Convention center
in pitch mode
Opening celebrations
By Russ Lynch
are aimed at wooing groups
that could exhibit here
Star-BulletinThe Hawaii Convention Center has been blessed and its cornerstone laid -- complete with a time capsule of artifacts related to its creation.
Now comes an intense few days of opening celebrations, aimed mostly at pitching the center hard to decision makers from across the nation who will influence the choice of locations for hundreds of conventions.
Then it will be down to business, seeing to the smooth operation of 25 meetings planned for the rest of this year and a total of 60 definite bookings after that, and working to confirm another 86 tentative bookings.
Yesterday's formal blessing was a tribute to those who for more than a decade pushed to get a convention center built, the legislators and government executives who backed it, and the team that planned and finished it.
Gov. Ben Cayetano placed a copy of his 1998 State of the State address into the steel-box time capsule. Senate President Norman Mizuguchi put in a Senate gavel. Alton Kuioka, chairman of the state's Convention Center Authority, included two framed pages from the Aug. 4, 1997, Star-Bulletin, which included a page-one feature on how the center was built.
Paul Oshiro, vice speaker of the House of Representatives, put in a copy of House Bill S7, the 1993 measure that formally approved the center's site on the former Aloha Motors site at Kapiolani Boulevard and Kalakaua Avenue.
Eugene Watanabe, vice president of the Honolulu architectural firm Wimberley, Allison, Tong & Goo which designed the center, put in a set of "final site instructions." Watanabe also represented the design-build team of Nordic/PCL Joint Venture, which did the $200 million construction job.
Cayetano and Kuioka locked the box and the governor helped seal it into a corner of the structure on the Atkinson Avenue side.

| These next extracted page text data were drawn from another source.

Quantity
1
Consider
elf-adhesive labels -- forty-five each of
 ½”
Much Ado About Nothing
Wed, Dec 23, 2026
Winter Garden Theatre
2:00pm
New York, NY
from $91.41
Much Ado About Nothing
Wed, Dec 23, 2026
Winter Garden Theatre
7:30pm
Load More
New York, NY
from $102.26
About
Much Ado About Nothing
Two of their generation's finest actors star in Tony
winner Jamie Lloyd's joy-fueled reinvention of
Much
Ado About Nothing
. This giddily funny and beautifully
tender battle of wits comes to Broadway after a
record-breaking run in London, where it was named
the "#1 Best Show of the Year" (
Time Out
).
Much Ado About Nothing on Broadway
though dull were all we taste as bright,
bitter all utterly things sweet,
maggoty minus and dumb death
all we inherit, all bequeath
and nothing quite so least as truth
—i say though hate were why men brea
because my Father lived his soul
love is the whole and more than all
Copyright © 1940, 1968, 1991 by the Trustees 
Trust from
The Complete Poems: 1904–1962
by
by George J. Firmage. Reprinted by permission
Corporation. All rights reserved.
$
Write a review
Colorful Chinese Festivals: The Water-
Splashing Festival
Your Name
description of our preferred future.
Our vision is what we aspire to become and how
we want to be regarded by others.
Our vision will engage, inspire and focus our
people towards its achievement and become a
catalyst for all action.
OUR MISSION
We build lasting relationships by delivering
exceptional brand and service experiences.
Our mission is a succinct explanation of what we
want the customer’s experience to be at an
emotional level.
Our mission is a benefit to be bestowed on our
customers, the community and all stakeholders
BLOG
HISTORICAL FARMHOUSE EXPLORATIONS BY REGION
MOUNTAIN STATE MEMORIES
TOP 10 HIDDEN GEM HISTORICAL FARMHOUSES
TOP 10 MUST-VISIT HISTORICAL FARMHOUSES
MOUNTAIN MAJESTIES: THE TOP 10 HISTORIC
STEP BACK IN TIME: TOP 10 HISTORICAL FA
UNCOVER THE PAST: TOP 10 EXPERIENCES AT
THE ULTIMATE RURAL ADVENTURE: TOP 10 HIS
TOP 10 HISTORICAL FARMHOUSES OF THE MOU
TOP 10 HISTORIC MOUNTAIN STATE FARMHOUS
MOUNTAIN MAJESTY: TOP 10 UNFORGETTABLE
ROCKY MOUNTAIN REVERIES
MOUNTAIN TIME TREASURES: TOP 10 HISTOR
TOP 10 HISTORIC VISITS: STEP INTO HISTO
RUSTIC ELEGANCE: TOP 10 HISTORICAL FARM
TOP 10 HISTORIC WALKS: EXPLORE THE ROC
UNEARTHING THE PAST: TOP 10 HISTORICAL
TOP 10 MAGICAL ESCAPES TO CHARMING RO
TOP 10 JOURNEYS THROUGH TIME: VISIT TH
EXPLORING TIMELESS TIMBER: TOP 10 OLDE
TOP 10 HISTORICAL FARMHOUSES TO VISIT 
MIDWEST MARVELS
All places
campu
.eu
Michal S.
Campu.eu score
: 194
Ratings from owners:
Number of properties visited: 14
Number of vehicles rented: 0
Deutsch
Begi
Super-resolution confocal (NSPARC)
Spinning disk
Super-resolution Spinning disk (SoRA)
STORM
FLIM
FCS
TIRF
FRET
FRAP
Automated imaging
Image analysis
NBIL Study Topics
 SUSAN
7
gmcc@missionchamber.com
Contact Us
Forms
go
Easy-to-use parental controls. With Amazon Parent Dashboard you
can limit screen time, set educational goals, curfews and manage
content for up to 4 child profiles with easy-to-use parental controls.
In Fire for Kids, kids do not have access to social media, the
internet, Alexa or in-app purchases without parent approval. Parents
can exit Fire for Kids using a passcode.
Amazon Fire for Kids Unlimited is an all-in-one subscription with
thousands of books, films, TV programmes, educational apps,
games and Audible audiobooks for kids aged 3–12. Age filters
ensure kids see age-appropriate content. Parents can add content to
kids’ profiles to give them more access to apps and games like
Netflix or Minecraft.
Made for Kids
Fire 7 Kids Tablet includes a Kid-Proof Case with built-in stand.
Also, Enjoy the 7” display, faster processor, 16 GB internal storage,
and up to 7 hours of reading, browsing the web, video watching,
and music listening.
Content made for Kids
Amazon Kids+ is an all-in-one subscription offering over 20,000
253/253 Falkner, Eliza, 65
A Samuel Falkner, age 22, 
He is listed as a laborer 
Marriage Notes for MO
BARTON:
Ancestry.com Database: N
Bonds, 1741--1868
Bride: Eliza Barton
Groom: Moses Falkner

Now it's time to sell bookings and get the center running, said officials at yesterday's ceremony.
Radio station executive Jeff Coelho, who headed the opening celebration committee for the authority, said the $250,000 expenditure on the ceremonies is aimed mostly at marketing the center to more than 300 meeting planners from around the country.
But there also will be opportunities for the public to get to know the center. Public events include:
Dedication ceremony at 10:30 a.m. Thursday, Kamehameha Day. Gov. Ben Cayetano will preside and the Royal Hawaiian Band performs with third graders from Lunalilo Elementary School.
Ala Wai Pageant, 6:30 p.m to 8 p.m. Friday. People representing King Kamehameha and his royal court will sail up the Ala Wai to the center, led by dancers and chanters on outrigger canoes.
No public parking, but there will free trolley shuttles from the UH athletic facility parking structure.
Public open house, noon to 4:30 p.m. Saturday.
The public gets to walk through the center. No parking and the same trolley arrangement as for the pageant.
Events that aren't open to the public are the grand opening reception and dinner Thursday, a black-tie event free for the meeting planners and about 15 leading travel and trade publication writers, and $250 a head for others. There will be an invitation-only "mahalo breakfast" Friday, for those made the center possible.